Bu açıklamalar uyarınca mahkemece; davacı vekilince dava dilekçesinde açıkça yemin deliline dayanıldığı, alacak iddiasını ispat yükü kendisinde olan davacının iddialarını yazılı delille ispat edemediği gözetilerek, davacıya yemin teklif etme hakkı hatırlatılıp sonucu uyarınca bir karar verilmesi gerekirken eksik araştırma ve hatalı gerekçeyle yazılı şekilde karar verilmesi de doğru görülmemiştir.

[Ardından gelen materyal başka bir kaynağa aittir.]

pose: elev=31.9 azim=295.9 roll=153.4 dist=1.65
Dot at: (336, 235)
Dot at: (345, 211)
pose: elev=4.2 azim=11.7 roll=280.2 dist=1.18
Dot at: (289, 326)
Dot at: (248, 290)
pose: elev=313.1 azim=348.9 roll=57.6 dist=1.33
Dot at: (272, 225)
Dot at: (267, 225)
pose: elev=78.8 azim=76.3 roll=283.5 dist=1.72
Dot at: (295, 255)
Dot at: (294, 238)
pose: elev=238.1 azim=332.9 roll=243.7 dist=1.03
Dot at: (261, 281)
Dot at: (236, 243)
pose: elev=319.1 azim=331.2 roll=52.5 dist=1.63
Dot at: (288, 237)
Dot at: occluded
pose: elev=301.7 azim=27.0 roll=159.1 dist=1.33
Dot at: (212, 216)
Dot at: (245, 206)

Bu itibarla; istinaf incelemesine konu ilk derece mahkemesi kararının 6100 sayılı HMK’nın 297., 298., 355. ve 353/(1)-a-4. ve 6. maddeleri gereğince re’sen kaldırılmasına ve davanın yeniden görülmesi için dosyanın HMK’nın 353/(1)-a maddesi uyarınca kararı veren mahkemeye gönderilmesine, kararın kaldırılma sebep ve şekline göre istinaf yoluna başvuran davacı vekilinin istinaf itirazlarının bu aşamada incelenmesine yer olmadığına karar verilmiştir.

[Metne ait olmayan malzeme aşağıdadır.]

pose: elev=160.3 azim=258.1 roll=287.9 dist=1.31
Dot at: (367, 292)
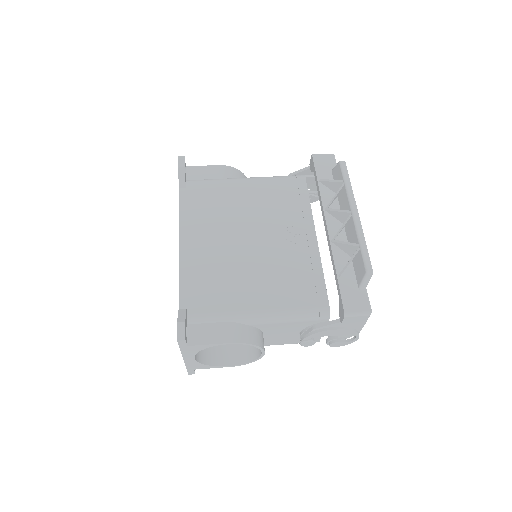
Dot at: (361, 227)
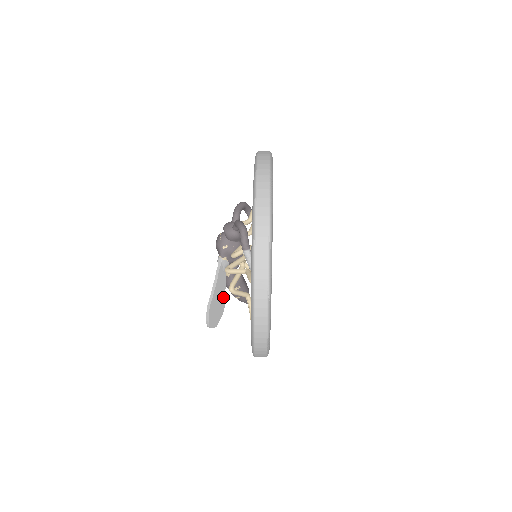
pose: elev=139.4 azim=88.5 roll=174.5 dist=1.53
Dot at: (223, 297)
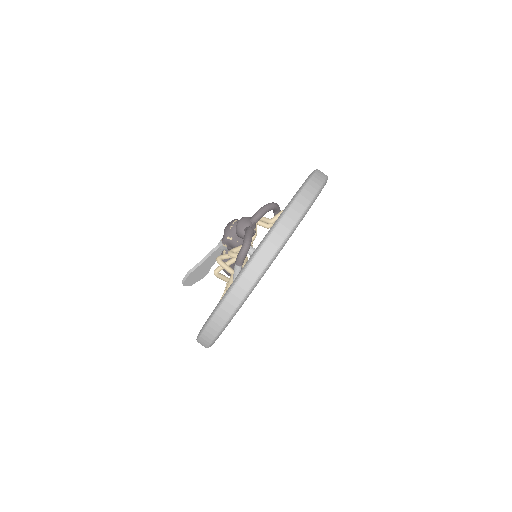
Dot at: (209, 268)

HÜKÜM :Yukarıda açıklanan nedenlerle;
1-İzmir 2. Asliye Ticaret Mahkemesi’nin 30/04/2019 tarih ve 2016/1471 Esas 2019/565 Karar sayılı hükmünün, 6100 sayılı HMK’nın 297., 298., 355. ve 353/(1)-a-4. ve 6. maddeleri uyarınca RE’SEN KALDIRILMASINA,
2-Dosyanın HMK 353/(1)-a maddesi gereğince Dairemiz kararına uygun şekilde yeniden bir karar verilmek üzere MAHKEMESİNE GÖNDERİLMESİNE,
3-Kararın kaldırılma sebep ve şekline göre davacı vekilinin istinaf itirazlarının bu aşamada incelenmesine YER OLMADIĞINA,
4-İstinaf başvurusuna konu kararın kaldırılması nedeniyle başvuru sırasında alınan peşin harcın başvuru sahibi tarafa iadesine,
5-İstinaf başvurusu aşamasında başvuru sahibi davacı tarafından yapılan yargılama giderlerinin mahkemesince verilecek nihai kararla hüküm altına alınmasına,
6-İstinaf incelemesi duruşmasız yapıldığından istinaf kanun yoluna başvuran davacı yararına vekalet ücretine hükmedilmesine yer olmadığına,
7-Kararın taraflara tebliği, kesinleştirme, harç ve gider avansı iadesi işlemlerinin yerel mahkemece yerine getirmesine,
Dosya üzerinde yapılan inceleme sonunda HMK’nın 353/(1)-a maddesi gereğince kesin olmak üzere 09/03/2023 tarihinde oy birliğiyle karar verildi.